The panel discussion is part of the One Book Steamboat event centered around author Ben Goldfarb’s book “Eager: The Surprising, Secret Life of Beavers.”
The panel conversation, from 6:30-8 p.m. Thursday, will take place in Library Hall. Organizers said the event will include conversation and collaboration surrounding future beaver encounters, drought resiliency, fire mitigation, biodiversity and co-habitation in the Yampa Valley.
Other events include a One Book Community Conversation from 6:30-7:30 p.m. Wednesday, March 12 in Library Hall. The display will remain at the library through the final One Book event, at 6:30 p.m. Tuesday, March 18, when Ben Goldfarb, author of “Eager,” hosts a talk, also in Library Hall.
“They are a keystone species, and yet we treat them like pests,” Frithsen said of beavers. “No other native species do we so freely kill and eliminate from the environment, and I think this is a very powerful opportunity to spread awareness on the ecosystem services they provide and the resiliency that they can give to our ecosystem in a changing climate.”
On Wednesday, Frithsen, the environmental program manager for Friends of the Yampa, worked alongside Jennie Lay with the Bud Werner Library and Yampatika’s Kristen Jespersen, Sarah Boerger and Hailey Shoptaugh to construct the beaver lodge inside Library Hall using sticks collected from the Williams Ditch near Hayden.
“We got the beaver chew from Parks and Wildlife,” said Lay. “This is a human simulation, obviously, but it is a chance for people to see what it looks like, and also a resource that’s now in our community that these amazing environmental educators will also use at Fall Fest and the Yampa River Festival, as well as summer camps.”

Lay said that Jennifer Williams at the Nature Conservancy helped collect the beaver chew, while Kipp Rillos and the Steamboat Springs High School carpentry program helped engineer and build the support for the lodge and a table that supports the display and allows people to see the inside. Colorado Parks and Wildlife also loaned a mounted beaver as part of the display.

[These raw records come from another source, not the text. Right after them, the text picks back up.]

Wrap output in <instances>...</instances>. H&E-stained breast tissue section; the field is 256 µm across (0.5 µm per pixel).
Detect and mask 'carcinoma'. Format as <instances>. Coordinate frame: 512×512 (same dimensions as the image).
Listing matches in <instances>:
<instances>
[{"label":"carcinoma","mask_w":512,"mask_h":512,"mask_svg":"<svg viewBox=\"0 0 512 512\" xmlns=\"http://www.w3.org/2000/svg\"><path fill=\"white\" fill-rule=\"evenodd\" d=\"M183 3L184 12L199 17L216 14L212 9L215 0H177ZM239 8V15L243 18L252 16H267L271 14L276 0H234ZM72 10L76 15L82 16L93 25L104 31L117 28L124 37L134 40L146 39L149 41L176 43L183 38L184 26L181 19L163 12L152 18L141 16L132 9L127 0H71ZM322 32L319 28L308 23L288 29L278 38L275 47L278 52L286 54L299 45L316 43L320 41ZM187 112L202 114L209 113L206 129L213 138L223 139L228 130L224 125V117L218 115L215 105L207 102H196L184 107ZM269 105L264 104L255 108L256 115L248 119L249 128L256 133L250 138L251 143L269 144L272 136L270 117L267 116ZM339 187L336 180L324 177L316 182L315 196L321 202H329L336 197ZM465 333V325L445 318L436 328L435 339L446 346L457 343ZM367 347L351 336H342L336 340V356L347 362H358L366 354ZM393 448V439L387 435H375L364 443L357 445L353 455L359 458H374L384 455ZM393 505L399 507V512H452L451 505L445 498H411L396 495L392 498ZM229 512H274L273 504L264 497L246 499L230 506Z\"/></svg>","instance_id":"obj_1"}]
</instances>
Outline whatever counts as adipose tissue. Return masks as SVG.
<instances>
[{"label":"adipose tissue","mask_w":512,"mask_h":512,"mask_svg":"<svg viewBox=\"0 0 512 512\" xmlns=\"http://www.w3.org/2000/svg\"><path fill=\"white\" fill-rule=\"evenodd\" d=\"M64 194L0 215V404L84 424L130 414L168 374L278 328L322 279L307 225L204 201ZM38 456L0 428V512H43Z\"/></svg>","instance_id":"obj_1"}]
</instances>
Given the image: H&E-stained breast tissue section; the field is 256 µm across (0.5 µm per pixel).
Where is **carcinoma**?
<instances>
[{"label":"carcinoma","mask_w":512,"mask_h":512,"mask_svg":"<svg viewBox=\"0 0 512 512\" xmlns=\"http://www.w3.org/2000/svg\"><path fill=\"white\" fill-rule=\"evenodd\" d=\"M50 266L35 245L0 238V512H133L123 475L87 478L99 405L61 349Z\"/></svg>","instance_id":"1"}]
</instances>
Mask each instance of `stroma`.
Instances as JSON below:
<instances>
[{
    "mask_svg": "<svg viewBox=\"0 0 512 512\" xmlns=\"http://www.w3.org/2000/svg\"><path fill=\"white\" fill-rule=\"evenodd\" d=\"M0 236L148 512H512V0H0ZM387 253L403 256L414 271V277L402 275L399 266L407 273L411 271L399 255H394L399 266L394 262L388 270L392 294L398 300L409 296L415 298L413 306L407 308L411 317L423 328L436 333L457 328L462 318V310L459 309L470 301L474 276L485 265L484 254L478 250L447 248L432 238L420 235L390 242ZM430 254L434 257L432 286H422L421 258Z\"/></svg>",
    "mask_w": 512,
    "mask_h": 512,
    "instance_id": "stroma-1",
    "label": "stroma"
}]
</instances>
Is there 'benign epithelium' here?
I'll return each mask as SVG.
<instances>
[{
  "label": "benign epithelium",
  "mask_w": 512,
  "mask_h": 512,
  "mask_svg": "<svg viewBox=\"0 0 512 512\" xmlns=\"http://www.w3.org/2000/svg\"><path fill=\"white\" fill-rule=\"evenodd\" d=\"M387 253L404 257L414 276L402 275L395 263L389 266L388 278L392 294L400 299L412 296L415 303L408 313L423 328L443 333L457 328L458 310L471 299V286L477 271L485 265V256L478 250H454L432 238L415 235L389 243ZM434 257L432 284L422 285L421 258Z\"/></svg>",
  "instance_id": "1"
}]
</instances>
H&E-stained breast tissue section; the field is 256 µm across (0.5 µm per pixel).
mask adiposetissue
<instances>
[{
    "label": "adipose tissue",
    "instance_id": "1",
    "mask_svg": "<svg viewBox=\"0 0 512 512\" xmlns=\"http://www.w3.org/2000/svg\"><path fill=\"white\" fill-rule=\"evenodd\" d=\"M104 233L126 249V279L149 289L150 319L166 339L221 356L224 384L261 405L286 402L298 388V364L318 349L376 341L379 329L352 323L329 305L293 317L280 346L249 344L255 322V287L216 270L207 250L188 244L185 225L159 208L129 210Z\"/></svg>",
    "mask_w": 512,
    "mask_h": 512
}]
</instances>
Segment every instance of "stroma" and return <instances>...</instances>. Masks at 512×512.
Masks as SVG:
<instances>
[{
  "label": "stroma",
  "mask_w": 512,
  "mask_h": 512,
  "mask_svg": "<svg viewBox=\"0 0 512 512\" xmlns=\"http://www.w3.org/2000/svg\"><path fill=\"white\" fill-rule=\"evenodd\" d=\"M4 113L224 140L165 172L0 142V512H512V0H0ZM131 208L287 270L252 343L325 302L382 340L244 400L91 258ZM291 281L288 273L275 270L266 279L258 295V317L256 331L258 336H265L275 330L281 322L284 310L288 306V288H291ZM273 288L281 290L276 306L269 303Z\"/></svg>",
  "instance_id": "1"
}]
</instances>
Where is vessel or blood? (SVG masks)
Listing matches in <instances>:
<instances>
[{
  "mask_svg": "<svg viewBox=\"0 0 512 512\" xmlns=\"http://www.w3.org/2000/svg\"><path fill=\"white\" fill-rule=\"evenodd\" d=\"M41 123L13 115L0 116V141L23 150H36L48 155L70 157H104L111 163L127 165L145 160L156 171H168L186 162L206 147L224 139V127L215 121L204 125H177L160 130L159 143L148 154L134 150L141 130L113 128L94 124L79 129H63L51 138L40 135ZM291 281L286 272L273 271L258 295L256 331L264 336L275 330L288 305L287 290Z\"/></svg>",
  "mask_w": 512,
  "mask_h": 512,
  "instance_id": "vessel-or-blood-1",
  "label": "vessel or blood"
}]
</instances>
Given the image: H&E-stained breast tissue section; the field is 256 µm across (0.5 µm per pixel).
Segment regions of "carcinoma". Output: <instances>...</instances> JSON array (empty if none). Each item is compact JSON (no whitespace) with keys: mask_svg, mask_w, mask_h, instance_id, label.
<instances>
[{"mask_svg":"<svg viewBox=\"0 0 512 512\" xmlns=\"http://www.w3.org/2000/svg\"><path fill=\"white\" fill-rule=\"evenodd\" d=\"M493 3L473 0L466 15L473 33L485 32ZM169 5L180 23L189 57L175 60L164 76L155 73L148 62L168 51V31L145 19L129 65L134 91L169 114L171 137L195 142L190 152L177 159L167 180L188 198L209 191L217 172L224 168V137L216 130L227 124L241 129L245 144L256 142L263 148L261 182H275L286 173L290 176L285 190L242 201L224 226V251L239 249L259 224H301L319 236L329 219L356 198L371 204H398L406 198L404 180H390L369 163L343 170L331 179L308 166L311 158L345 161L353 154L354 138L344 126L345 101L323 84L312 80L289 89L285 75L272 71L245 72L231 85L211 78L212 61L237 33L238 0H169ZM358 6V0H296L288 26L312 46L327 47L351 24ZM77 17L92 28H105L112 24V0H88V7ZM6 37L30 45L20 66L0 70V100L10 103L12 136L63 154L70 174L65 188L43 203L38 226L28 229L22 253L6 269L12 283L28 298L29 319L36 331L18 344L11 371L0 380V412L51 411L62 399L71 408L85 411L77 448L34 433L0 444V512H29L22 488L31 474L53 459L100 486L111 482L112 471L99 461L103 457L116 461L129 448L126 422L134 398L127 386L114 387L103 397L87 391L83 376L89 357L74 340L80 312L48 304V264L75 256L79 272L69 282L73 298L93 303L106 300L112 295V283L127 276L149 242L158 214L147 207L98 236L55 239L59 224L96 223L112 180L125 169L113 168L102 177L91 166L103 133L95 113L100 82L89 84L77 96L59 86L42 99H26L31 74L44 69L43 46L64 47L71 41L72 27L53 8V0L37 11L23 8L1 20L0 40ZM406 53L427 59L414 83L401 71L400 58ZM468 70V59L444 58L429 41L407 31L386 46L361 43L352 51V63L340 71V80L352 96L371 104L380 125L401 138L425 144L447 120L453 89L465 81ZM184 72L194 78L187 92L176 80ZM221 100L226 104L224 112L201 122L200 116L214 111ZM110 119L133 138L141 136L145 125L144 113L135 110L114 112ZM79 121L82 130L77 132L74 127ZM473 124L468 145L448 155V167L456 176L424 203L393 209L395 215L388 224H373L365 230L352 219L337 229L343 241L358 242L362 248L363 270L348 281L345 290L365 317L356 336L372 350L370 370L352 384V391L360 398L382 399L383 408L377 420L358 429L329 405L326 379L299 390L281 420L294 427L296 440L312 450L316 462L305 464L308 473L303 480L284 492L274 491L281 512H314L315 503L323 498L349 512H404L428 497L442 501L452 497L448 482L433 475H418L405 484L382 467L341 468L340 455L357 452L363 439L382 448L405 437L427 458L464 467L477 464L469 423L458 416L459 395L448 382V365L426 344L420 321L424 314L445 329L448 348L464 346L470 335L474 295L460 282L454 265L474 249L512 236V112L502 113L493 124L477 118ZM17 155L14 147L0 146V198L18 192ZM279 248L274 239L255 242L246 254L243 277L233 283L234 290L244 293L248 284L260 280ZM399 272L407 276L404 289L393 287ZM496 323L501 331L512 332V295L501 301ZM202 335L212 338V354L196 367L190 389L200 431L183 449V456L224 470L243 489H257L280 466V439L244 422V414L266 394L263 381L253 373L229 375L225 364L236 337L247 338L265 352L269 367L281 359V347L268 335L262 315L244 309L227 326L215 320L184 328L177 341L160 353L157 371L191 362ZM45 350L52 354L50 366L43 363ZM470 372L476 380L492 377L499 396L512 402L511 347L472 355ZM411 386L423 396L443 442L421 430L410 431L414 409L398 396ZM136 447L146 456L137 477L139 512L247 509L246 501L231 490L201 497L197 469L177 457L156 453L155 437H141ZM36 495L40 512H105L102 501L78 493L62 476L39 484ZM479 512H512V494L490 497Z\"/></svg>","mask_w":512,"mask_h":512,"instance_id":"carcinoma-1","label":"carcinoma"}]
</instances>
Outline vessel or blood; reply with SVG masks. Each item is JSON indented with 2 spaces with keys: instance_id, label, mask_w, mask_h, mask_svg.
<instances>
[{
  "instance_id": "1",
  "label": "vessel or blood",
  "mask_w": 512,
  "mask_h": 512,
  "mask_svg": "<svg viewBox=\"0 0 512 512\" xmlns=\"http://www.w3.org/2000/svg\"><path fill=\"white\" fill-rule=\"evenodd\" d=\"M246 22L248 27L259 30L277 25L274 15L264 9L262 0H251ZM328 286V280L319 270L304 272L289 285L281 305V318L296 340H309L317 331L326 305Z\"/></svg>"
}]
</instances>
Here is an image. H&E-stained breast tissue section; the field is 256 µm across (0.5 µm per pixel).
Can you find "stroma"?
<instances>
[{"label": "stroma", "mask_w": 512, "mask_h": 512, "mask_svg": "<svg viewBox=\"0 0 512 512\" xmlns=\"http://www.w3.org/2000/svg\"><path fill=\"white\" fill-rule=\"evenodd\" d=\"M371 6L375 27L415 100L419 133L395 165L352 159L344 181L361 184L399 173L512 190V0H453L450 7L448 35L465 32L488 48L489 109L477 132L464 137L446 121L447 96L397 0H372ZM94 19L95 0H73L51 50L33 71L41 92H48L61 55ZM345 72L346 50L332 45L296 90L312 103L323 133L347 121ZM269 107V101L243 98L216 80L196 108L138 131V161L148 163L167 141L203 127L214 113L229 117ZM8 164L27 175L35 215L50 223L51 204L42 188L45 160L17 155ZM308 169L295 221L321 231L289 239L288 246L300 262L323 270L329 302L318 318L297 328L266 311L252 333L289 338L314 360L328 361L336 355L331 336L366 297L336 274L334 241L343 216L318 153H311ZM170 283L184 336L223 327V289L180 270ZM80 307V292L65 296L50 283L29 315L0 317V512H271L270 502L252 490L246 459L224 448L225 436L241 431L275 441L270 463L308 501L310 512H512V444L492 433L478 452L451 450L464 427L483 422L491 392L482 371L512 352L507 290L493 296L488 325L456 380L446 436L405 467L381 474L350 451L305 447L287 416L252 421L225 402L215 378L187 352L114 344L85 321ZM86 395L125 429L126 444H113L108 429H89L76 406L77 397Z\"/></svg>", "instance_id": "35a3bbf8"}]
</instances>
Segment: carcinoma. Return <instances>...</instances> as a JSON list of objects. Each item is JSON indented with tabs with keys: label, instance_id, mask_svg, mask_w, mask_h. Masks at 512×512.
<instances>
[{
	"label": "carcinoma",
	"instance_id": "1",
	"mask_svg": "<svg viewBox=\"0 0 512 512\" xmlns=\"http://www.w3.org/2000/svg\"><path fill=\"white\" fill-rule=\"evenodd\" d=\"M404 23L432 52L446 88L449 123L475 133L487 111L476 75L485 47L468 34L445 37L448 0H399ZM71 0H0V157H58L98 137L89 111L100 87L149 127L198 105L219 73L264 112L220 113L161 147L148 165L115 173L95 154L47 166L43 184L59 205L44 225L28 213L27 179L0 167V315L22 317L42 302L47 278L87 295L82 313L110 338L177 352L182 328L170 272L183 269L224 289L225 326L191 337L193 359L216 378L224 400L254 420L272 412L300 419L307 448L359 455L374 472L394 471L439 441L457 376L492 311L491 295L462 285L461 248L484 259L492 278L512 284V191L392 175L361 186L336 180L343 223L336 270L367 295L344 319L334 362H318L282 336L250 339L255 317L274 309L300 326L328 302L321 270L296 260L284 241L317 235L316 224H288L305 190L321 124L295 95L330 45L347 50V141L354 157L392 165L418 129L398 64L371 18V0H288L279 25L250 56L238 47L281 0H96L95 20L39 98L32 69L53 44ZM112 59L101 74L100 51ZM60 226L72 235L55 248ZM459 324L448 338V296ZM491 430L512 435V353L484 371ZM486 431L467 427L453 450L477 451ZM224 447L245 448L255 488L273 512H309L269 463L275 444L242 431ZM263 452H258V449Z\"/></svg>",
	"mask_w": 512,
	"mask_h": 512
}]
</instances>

“Our mission is to inspire environmental stewardship through education … We want our participants to be immersed in the subject matter that we’re discussing,” said Jespersen, who is the executive director of Yampakita. “We focus on environmental science, but also just being in nature and benefiting from that experience and using that to motivate them to better understand how we can protect our natural resources. Building something like this really allows for that interactive, experiential learning opportunity for all ages, because that is the audience that we attempt to reach.”